**ASSIGNMENT**.
When you answer, give every record back exactly as written.

INPUT section start

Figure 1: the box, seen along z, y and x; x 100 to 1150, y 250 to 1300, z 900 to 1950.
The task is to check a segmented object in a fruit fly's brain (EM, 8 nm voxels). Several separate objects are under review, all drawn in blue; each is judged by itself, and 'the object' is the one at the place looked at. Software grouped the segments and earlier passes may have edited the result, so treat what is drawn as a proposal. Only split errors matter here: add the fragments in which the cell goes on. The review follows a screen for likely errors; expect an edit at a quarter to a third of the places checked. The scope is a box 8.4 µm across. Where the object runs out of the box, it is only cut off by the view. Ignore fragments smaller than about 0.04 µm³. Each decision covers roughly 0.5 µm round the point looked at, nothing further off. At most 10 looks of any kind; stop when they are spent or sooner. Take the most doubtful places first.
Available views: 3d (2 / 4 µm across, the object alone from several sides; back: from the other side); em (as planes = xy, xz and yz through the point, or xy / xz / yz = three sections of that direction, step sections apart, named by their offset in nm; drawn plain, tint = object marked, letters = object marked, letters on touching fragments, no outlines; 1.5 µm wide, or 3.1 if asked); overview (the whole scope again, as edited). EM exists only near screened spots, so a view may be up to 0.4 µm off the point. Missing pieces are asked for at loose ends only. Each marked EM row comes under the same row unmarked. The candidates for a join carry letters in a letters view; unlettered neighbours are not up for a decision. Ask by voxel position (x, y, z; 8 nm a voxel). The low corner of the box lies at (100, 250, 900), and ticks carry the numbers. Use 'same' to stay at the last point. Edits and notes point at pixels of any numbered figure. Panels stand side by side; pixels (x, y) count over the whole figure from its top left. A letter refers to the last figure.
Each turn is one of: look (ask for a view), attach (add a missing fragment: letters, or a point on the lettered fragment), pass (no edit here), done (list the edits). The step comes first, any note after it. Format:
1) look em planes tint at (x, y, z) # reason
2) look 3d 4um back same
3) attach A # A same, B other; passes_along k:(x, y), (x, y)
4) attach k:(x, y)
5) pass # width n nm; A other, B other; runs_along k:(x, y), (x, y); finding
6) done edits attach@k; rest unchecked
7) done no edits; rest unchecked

INPUT section end

**ANSWER TO THIS PROBLEM**.
Figure 1: the box, seen along z, y and x; x 100 to 1150, y 250 to 1300, z 900 to 1950.
The task is to check a segmented object in a fruit fly's brain (EM, 8 nm voxels). Several separate objects are under review, all drawn in blue; each is judged by itself, and 'the object' is the one at the place looked at. Software grouped the segments and earlier passes may have edited the result, so treat what is drawn as a proposal. Only split errors matter here: add the fragments in which the cell goes on. The review follows a screen for likely errors; expect an edit at a quarter to a third of the places checked. The scope is a box 8.4 µm across. Where the object runs out of the box, it is only cut off by the view. Ignore fragments smaller than about 0.04 µm³. Each decision covers roughly 0.5 µm round the point looked at, nothing further off. At most 10 looks of any kind; stop when they are spent or sooner. Take the most doubtful places first.
Available views: 3d (2 / 4 µm across, the object alone from several sides; back: from the other side); em (as planes = xy, xz and yz through the point, or xy / xz / yz = three sections of that direction, step sections apart, named by their offset in nm; drawn plain, tint = object marked, letters = object marked, letters on touching fragments, no outlines; 1.5 µm wide, or 3.1 if asked); overview (the whole scope again, as edited). EM exists only near screened spots, so a view may be up to 0.4 µm off the point. Missing pieces are asked for at loose ends only. Each marked EM row comes under the same row unmarked. The candidates for a join carry letters in a letters view; unlettered neighbours are not up for a decision. Ask by voxel position (x, y, z; 8 nm a voxel). The low corner of the box lies at (100, 250, 900), and ticks carry the numbers. Use 'same' to stay at the last point. Edits and notes point at pixels of any numbered figure. Panels stand side by side; pixels (x, y) count over the whole figure from its top left. A letter refers to the last figure.
Each turn is one of: look (ask for a view), attach (add a missing fragment: letters, or a point on the lettered fragment), pass (no edit here), done (list the edits). The step comes first, any note after it. Format:
1) look em planes tint at (x, y, z) # reason
2) look 3d 4um back same
3) attach A # A same, B other; passes_along k:(x, y), (x, y)
4) attach k:(x, y)
5) pass # width n nm; A other, B other; runs_along k:(x, y), (x, y); finding
6) done edits attach@k; rest unchecked
7) done no edits; rest unchecked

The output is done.